Maybe a bit off topic, but has anyone had success using LLMs to reverse engineer...

stavros · on Nov 14, 2023

Why use LLMs when you have a disassembler?

thewanderer1983 · on Nov 14, 2023

Spoken like someone who has never done reverse engineering of binaries.

Here are some examples of people using Ghidra. https://github.com/evyatar9/GptHidra https://github.com/likvidera/GhidraChatGPT https://github.com/tenable/ghidra_tools/tree/main/g3po

I suspect there are better ones being worked on though.

blopker · on Nov 15, 2023

Thanks for this. I've been using Binary Ninja, but may have to try out Ghidra. I was surprised how little I found online about it, none of the major vendors seem to have first class support yet.

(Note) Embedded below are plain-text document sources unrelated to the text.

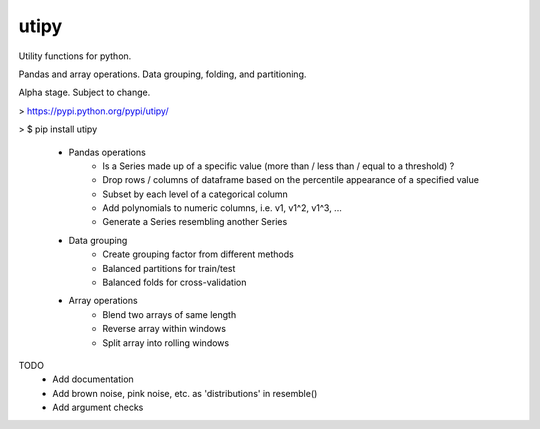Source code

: utipy
--------

Utility functions for python.

Pandas and array operations. Data grouping, folding, and partitioning.

Alpha stage. Subject to change. 

> https://pypi.python.org/pypi/utipy/     

> $ pip install utipy  
  

 - Pandas operations
 	- Is a Series made up of a specific value (more than / less than / equal to a threshold) ?
 	- Drop rows / columns of dataframe based on the percentile appearance of a specified value
 	- Subset by each level of a categorical column
 	- Add polynomials to numeric columns, i.e. v1, v1^2, v1^3, ...
 	- Generate a Series resembling another Series

 - Data grouping
 	- Create grouping factor from different methods
 	- Balanced partitions for train/test
 	- Balanced folds for cross-validation

 - Array operations
 	- Blend two arrays of same length
 	- Reverse array within windows
 	- Split array into rolling windows

TODO
 - Add documentation
 - Add brown noise, pink noise, etc. as 'distributions' in resemble()
 - Add argument checks
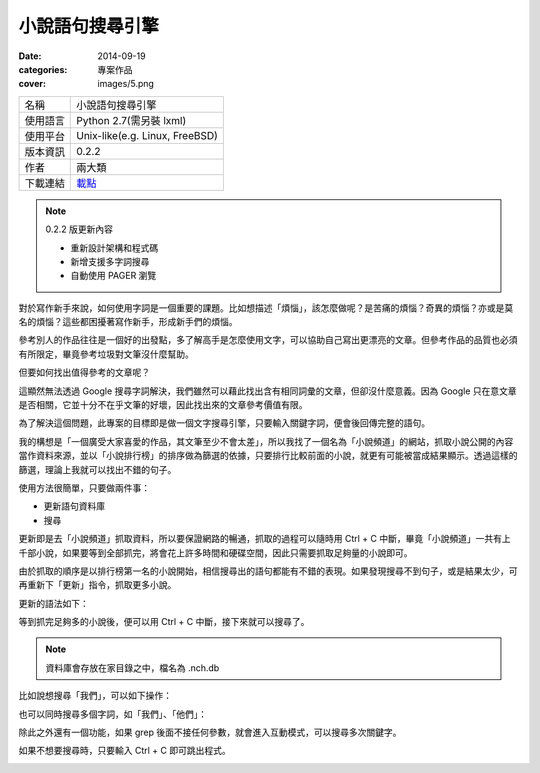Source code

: 小說語句搜尋引擎
##################

:date: 2014-09-19
:categories: 專案作品
:cover: images/5.png

============= ===========================================================
 名稱           小說語句搜尋引擎
 使用語言        Python 2.7(需另裝 lxml)
 使用平台        Unix-like(e.g. Linux, FreeBSD)
 版本資訊        0.2.2
 作者           兩大類
 下載連結       `載點 <files/nchgrep>`_
============= ===========================================================

.. note:: 

    0.2.2 版更新內容

    * 重新設計架構和程式碼
    * 新增支援多字詞搜尋
    * 自動使用 PAGER 瀏覽

對於寫作新手來說，如何使用字詞是一個重要的課題。比如想描述「煩惱」，該怎麼做呢？是苦痛的煩惱？奇異的煩惱？亦或是莫名的煩惱？這些都困擾著寫作新手，形成新手們的煩惱。

參考別人的作品往往是一個好的出發點，多了解高手是怎麼使用文字，可以協助自己寫出更漂亮的文章。但參考作品的品質也必須有所限定，畢竟參考垃圾對文筆沒什麼幫助。

但要如何找出值得參考的文章呢？

這顯然無法透過 Google 搜尋字詞解決，我們雖然可以藉此找出含有相同詞彙的文章，但卻沒什麼意義。因為 Google 只在意文章是否相關，它並十分不在乎文筆的好壞，因此找出來的文章參考價值有限。

為了解決這個問題，此專案的目標即是做一個文字搜尋引擎，只要輸入關鍵字詞，便會後回傳完整的語句。

我的構想是「一個廣受大家喜愛的作品，其文筆至少不會太差」，所以我找了一個名為「小說頻道」的網站，抓取小說公開的內容當作資料來源，並以「小說排行榜」的排序做為篩選的依據，只要排行比較前面的小說，就更有可能被當成結果顯示。透過這樣的篩選，理論上我就可以找出不錯的句子。

使用方法很簡單，只要做兩件事：

* 更新語句資料庫
* 搜尋

更新即是去「小說頻道」抓取資料，所以要保證網路的暢通，抓取的過程可以隨時用 Ctrl + C 中斷，畢竟「小說頻道」一共有上千部小說，如果要等到全部抓完，將會花上許多時間和硬碟空間，因此只需要抓取足夠量的小說即可。

由於抓取的順序是以排行榜第一名的小說開始，相信搜尋出的語句都能有不錯的表現。如果發現搜尋不到句子，或是結果太少，可再重新下「更新」指令，抓取更多小說。

更新的語法如下：

.. image:: images/1.png

等到抓完足夠多的小說後，便可以用 Ctrl + C 中斷，接下來就可以搜尋了。

.. note:: 資料庫會存放在家目錄之中，檔名為 .nch.db

比如說想搜尋「我們」，可以如下操作：

.. image:: images/2.png

也可以同時搜尋多個字詞，如「我們」、「他們」：

.. image:: images/3.png

除此之外還有一個功能，如果 grep 後面不接任何參數，就會進入互動模式，可以搜尋多次關鍵字。

.. image:: images/4.png

如果不想要搜尋時，只要輸入 Ctrl + C 即可跳出程式。

.. image:: images/5.png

kikoreis · on Nov 14, 2023

I think "[automated] disassembly" has a different implication than reverse-engineering; the latter usually involves more depth in the analysis of the binary, usually including more semantic-level considerations (i.e. this block is meant to do this, or this function is used from these different callsites). The best examples of this type of analysis seem to exist in the security community when going into the detail of zero-days, exploits, etc. I think LLMs either already can or will soon enter that space.

crotchfire · on Nov 15, 2023

I am extremely interested in this. The utter silence in the literature around this is a bit odd, frankly.

Not LLMs specifically, but transformers more generally, ought to be extremely good at this task.

Another one I wonder about a lot is execution traces. Something that isn't mentioned often enough is that transformer models can do previous-token completion just as easily as next-token completion. So you can train the model on paired program/exectrace (training data is trivial to generate here -- just execute it on a CPU!) and then ask the model to work backwards from a desired machine-state you want to reach.